_SUPPLIED PASSAGE_
'''
# One easy way to copper plating aluminum



## dsche (May 6, 2013)

Why it may be needed? For example, you need solder MCPCB to copper directly (for best heat sinking). Copper MCPCB good, but there are no copper MCPCBs for triples and quad

All you need is some Copper Sulphate AKA bluestone AKA "Root Killer" and one good eraser like this







No more chemistry

Put small amount of Copper Sulphate in hot water











*Be careful!* Don't drink it, Do not leave it unattended with childes or pets or rommates etc

Put adhesive tape to working side of MCPCB and clean the back side good

Then dip eraser into solution and rub aluminum surface with it

After that dip the part into solution in full

Repeat this two steps until thin rose layer of pure copper arise






Check it: it must sustain eraser rubbing

Congratulation! Now you may solder it with resin and tin


----------



## D2000 (May 24, 2013)

You are a genius my friend! What a fantastic DIY tip.. Only yesterday was I needing something like this. Just found it


----------



## vestureofblood (May 24, 2013)

Very cool dsche. Thanks for sharing.


----------



## MustSimon (Oct 4, 2014)

I may be need it. Thanks for sharing :thumbsup:


----------



## vestureofblood (Oct 6, 2014)

Does the eraser have something to do with the process chemically or is it just the preferred applicator?
'''
_COLLECTED DATA_
'''
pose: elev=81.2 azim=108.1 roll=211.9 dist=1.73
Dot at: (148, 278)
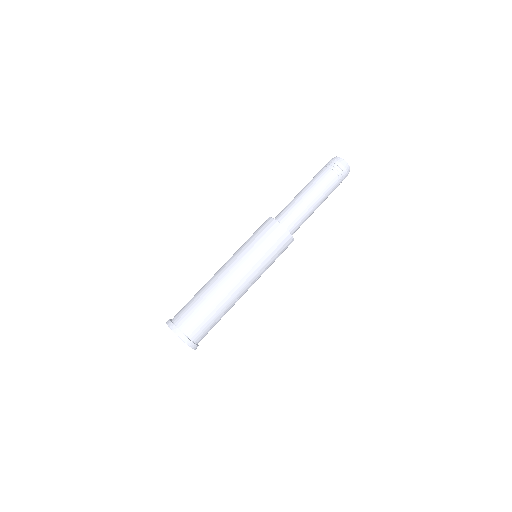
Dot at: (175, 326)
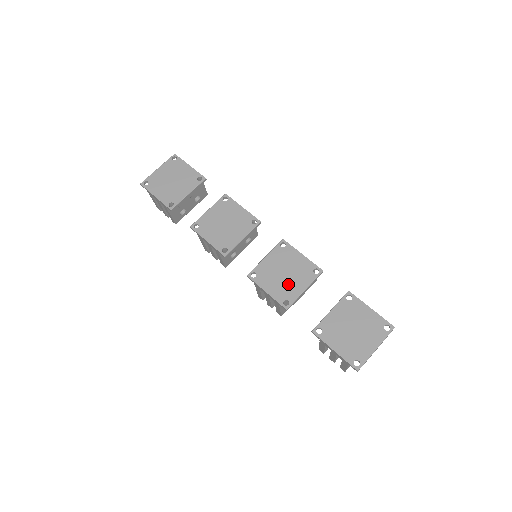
'''
Write the next part of the forum thread about copper plating aluminum, picking up right after its final post.

----------



## AnAppleSnail (Oct 6, 2014)

vestureofblood said:


> Does the eraser have something to do with the process chemically or is it just the preferred applicator?


 It looks to be a quality check. If the copper comes off with eraser rubbing, it wasn't enough. Try again with the dip. Edit: NOPE! See the post below. It removes aluminum oxide. Corundum is pretty inert, so we can't plate to it.


----------



## pyro (Oct 6, 2014)

vestureofblood said:


> Does the eraser have something to do with the process chemically or is it just the preferred applicator?



My guess is that it erases  the aluminium oxides from the surface. It is done with the wet eraserto prevent new oxides from building.


----------



## Mr. Nobody (Mar 8, 2015)

Will this work to put a layer on any diameter surface of aluminum? Prep alu surface with anything ?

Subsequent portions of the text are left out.